*** Opening TASK INPUTS ***
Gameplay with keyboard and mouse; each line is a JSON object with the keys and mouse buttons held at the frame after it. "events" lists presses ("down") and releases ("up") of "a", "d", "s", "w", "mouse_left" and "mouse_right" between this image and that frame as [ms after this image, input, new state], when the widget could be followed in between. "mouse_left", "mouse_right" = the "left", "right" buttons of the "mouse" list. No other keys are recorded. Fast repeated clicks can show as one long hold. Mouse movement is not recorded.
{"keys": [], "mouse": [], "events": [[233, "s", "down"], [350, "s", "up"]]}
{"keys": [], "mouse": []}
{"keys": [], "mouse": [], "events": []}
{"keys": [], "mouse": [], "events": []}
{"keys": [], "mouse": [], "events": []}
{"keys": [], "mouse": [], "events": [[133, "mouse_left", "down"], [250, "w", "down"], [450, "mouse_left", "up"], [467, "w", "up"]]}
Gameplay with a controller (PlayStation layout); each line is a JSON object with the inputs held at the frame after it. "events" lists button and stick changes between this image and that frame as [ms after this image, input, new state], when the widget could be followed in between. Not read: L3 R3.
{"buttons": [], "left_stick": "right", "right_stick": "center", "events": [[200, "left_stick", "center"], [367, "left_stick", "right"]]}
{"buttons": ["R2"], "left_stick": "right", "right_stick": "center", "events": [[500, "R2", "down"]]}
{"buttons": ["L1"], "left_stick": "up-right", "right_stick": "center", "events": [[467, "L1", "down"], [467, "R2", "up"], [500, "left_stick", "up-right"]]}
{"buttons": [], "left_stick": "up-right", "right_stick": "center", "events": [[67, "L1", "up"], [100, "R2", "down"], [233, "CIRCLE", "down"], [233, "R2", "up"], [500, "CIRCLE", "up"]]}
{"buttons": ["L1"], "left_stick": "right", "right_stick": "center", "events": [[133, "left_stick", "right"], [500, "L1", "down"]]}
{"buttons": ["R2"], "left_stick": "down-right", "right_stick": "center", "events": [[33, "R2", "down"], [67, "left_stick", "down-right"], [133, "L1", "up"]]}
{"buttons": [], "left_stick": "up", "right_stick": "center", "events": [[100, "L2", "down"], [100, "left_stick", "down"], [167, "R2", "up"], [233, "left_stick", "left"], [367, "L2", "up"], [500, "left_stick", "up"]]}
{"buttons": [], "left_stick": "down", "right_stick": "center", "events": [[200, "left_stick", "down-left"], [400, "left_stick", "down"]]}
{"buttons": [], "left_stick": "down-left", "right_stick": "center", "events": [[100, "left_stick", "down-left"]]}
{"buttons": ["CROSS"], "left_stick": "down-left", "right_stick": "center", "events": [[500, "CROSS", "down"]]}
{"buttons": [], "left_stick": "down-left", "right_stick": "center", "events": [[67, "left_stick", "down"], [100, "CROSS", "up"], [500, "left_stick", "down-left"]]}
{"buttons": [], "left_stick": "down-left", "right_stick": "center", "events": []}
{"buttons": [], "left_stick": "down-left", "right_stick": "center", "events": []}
*** Closing TASK INPUTS ***
▶ _INSTRUCTIONS TO FOLLOW_:
Copy the records above exactly as written.

▶ _RESPONSE BELOW_:
Gameplay with keyboard and mouse; each line is a JSON object with the keys and mouse buttons held at the frame after it. "events" lists presses ("down") and releases ("up") of "a", "d", "s", "w", "mouse_left" and "mouse_right" between this image and that frame as [ms after this image, input, new state], when the widget could be followed in between. "mouse_left", "mouse_right" = the "left", "right" buttons of the "mouse" list. No other keys are recorded. Fast repeated clicks can show as one long hold. Mouse movement is not recorded.
{"keys": [], "mouse": [], "events": [[233, "s", "down"], [350, "s", "up"]]}
{"keys": [], "mouse": []}
{"keys": [], "mouse": [], "events": []}
{"keys": [], "mouse": [], "events": []}
{"keys": [], "mouse": [], "events": []}
{"keys": [], "mouse": [], "events": [[133, "mouse_left", "down"], [250, "w", "down"], [450, "mouse_left", "up"], [467, "w", "up"]]}
Gameplay with a controller (PlayStation layout); each line is a JSON object with the inputs held at the frame after it. "events" lists button and stick changes between this image and that frame as [ms after this image, input, new state], when the widget could be followed in between. Not read: L3 R3.
{"buttons": [], "left_stick": "right", "right_stick": "center", "events": [[200, "left_stick", "center"], [367, "left_stick", "right"]]}
{"buttons": ["R2"], "left_stick": "right", "right_stick": "center", "events": [[500, "R2", "down"]]}
{"buttons": ["L1"], "left_stick": "up-right", "right_stick": "center", "events": [[467, "L1", "down"], [467, "R2", "up"], [500, "left_stick", "up-right"]]}
{"buttons": [], "left_stick": "up-right", "right_stick": "center", "events": [[67, "L1", "up"], [100, "R2", "down"], [233, "CIRCLE", "down"], [233, "R2", "up"], [500, "CIRCLE", "up"]]}
{"buttons": ["L1"], "left_stick": "right", "right_stick": "center", "events": [[133, "left_stick", "right"], [500, "L1", "down"]]}
{"buttons": ["R2"], "left_stick": "down-right", "right_stick": "center", "events": [[33, "R2", "down"], [67, "left_stick", "down-right"], [133, "L1", "up"]]}
{"buttons": [], "left_stick": "up", "right_stick": "center", "events": [[100, "L2", "down"], [100, "left_stick", "down"], [167, "R2", "up"], [233, "left_stick", "left"], [367, "L2", "up"], [500, "left_stick", "up"]]}
{"buttons": [], "left_stick": "down", "right_stick": "center", "events": [[200, "left_stick", "down-left"], [400, "left_stick", "down"]]}
{"buttons": [], "left_stick": "down-left", "right_stick": "center", "events": [[100, "left_stick", "down-left"]]}
{"buttons": ["CROSS"], "left_stick": "down-left", "right_stick": "center", "events": [[500, "CROSS", "down"]]}
{"buttons": [], "left_stick": "down-left", "right_stick": "center", "events": [[67, "left_stick", "down"], [100, "CROSS", "up"], [500, "left_stick", "down-left"]]}
{"buttons": [], "left_stick": "down-left", "right_stick": "center", "events": []}
{"buttons": [], "left_stick": "down-left", "right_stick": "center", "events": []}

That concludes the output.